Using the Genomic Bottleneck to Compress Models

This guide explains the internals of torchGB.

The torch.distributed package is used in torchGB to parallelize the training process across multiple GPUs. This allows for efficient use of hardware resources and can significantly speed up training times.

To enable distributed training, you need to initialize the multiprocessing environment using dist.init_process_group(). You can choose from various backends such as nccl, gloo, or mpi.

After initialization, you can create a DistributedDataParallel (DDP) wrapper around your model using DistributedDataParallel(model, device_ids=[rank], output_device=rank).

Here’s an example code snippet that demonstrates how to initialize the distributed environment and wrap your model with DDP:

Initializing distributed environment and wrapping model with DDP

dist.init_process_group(backend="nccl")
rank = dist.get_rank()
world_size = dist.get_world_size()

model = GPT(**experiment_config["model"]).to(rank)
model = DDP(model, device_ids=[rank], output_device=rank)

The genomic bottleneck in torchGB is responsible for parallelizing the training of g-nets across multiple GPUs. To achieve this, we use the predict_weights() method of the GenomicBottleneck class to compute the weights of each g-net. The genomic bottleneck in torchGB is responsible for parallelizing the training of g-nets across multiple GPUs. To achieve this, we use the predict_weights() method of the GenomicBottleneck class to compute the weights of each g-net. This method implicitly updates the model weights with the g-net predictions.

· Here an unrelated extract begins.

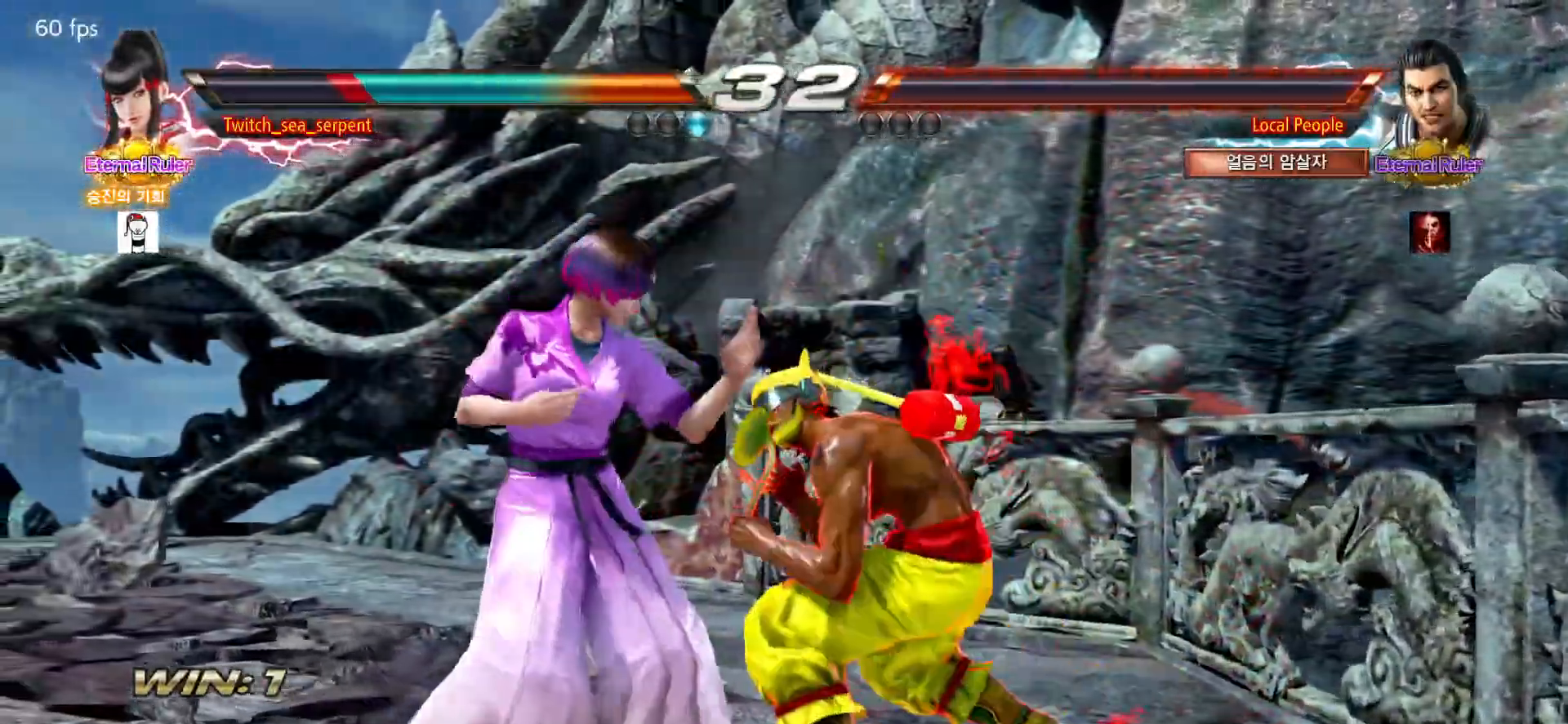
{"buttons": [], "left_stick": "left", "events": []}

Here’s an example code snippet that demonstrates how to call predict_weights() and propagate gradients through the g-nets:

Calling predict_weights() and propagating gradients

gnets.zero_grad() # Zero g-net gradients
gnets.predict_weights() # Compute p-net weights using g-nets

loss.backward() # Backpropagate through p-net
gnets.backward() # Backpropagate through g-nets

optimizer.step() # Update p-net parameters
gnets.step() # Update g-net parameters

How g-nets are distributed across MPI ranks:

The distribution of g-nets is handled internally by the GenomicBottleneck class. During initialization, the GenomicBottleneck class (see src/torchGB/core.py) analyzes the provided model and creates a set of g-nets for specific layers within the model. This mapping of g-nets to layers is stored in the gnetdict attribute of the GenomicBottleneck class. Each entry in the gnetdict corresponds to a layer’s parameters and is associated with a GNetLayer object (also in src/torchGB/core.py). The GNetLayer object stores important information, including the MPI rank (rank attribute) where the g-net for that layer resides.

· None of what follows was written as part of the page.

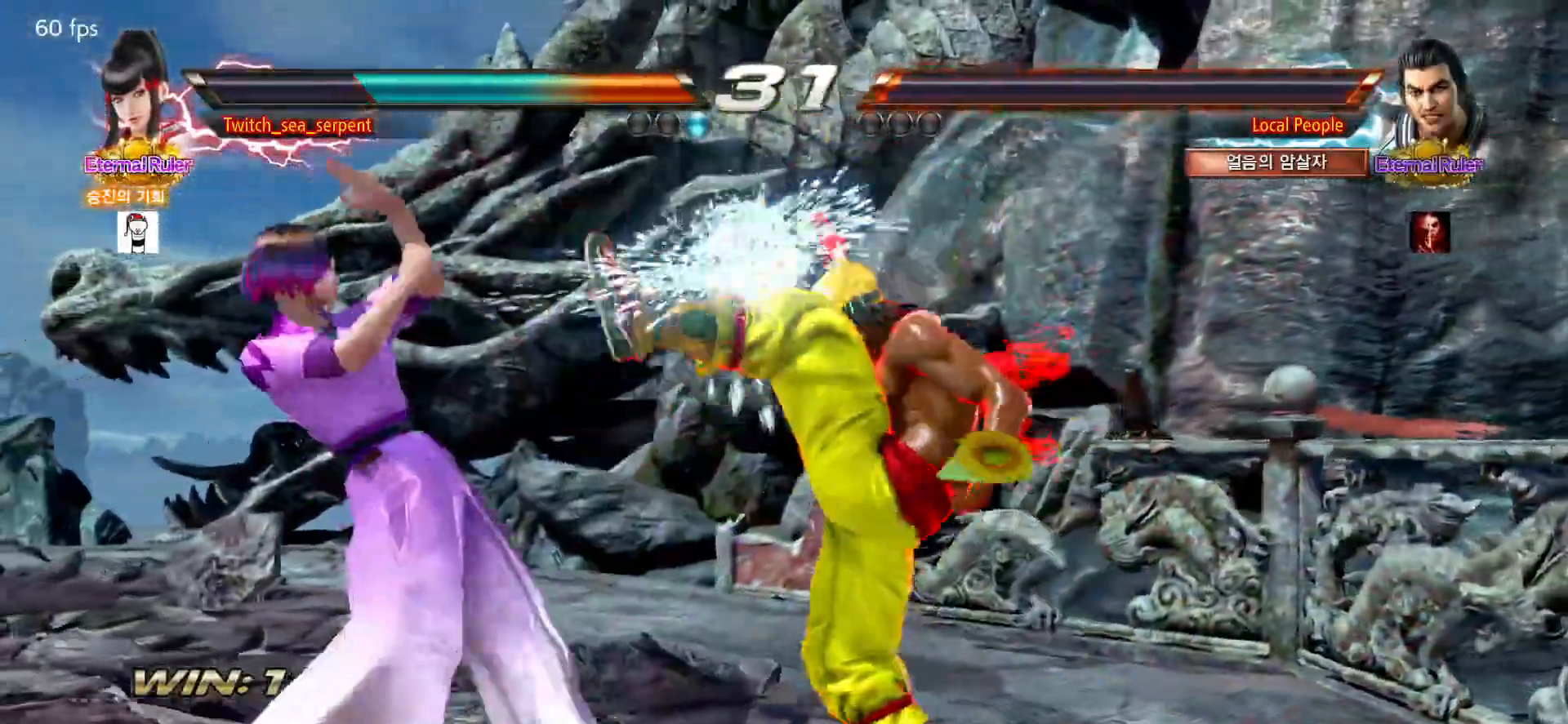
{"buttons": [], "left_stick": "center", "events": [[83, "left_stick", "center"], [100, "SQUARE", "down"], [167, "SQUARE", "up"], [233, "SQUARE", "down"], [300, "SQUARE", "up"], [350, "SQUARE", "down"], [500, "SQUARE", "up"]]}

The GenomicBottleneck class uses torch.distributed to manage the distribution of g-nets across different ranks. When methods like zero_grad(), backward(), and step() are called on the GenomicBottleneck instance, they internally check the rank attribute of each GNetLayer in the gnetdict. Operations are performed only on the g-nets residing on the current MPI rank. You can see examples of this logic in the implementations of zero_grad(), get_num_params_gnet(), step(), and load() within src/torchGB/core.py.

The register_gnet_type function in src/torchGB/core.py is used to associate specific layer types (e.g., nn.Linear, nn.Conv2d) with initialization and build functions for their corresponding g-nets. This mechanism allows the GenomicBottleneck class to create appropriate g-nets for different types of layers in the model.

For more details on the implementation, refer to the source code, specifically src/torchGB/core.py, src/torchGB/gnet.py, and layer-specific files under src/torchGB/layers. The docstrings and comments within these files provide further insights into the internal workings of g-net distribution and management. The __repr__ method in src/torchGB/core.py also offers a way to print information about the created g-nets and their associated parameters.

To use torch.distributed with torchrun, you need to launch your training script using the --nproc_per_node argument. This will enable distributed training across multiple GPUs.

Here’s an example code snippet that demonstrates how to launch a training script with torchrun:

Launching training script with torchrun

CUDA_VISIBLE_DEVICES=0,1,2,3 torchrun --nproc_per_node=4 train_llm_gnet_small.py \
--gpus 1,2,3,4 --seed 42 --language en --batchsize 36 \
--name test --no_commit --log_level DEBUG

By following these steps and using the provided code snippets, you can efficiently parallelize your training process with torchGB.

Tiling of large weight matrices

The tiling/slicing of large weight matrices is implemented for different PyTorch layer types in the src/torchGB/layers directory. Specifically, the conv_gnet.py, attn_gnet.py, and linear_gnet.py files contain the implementation.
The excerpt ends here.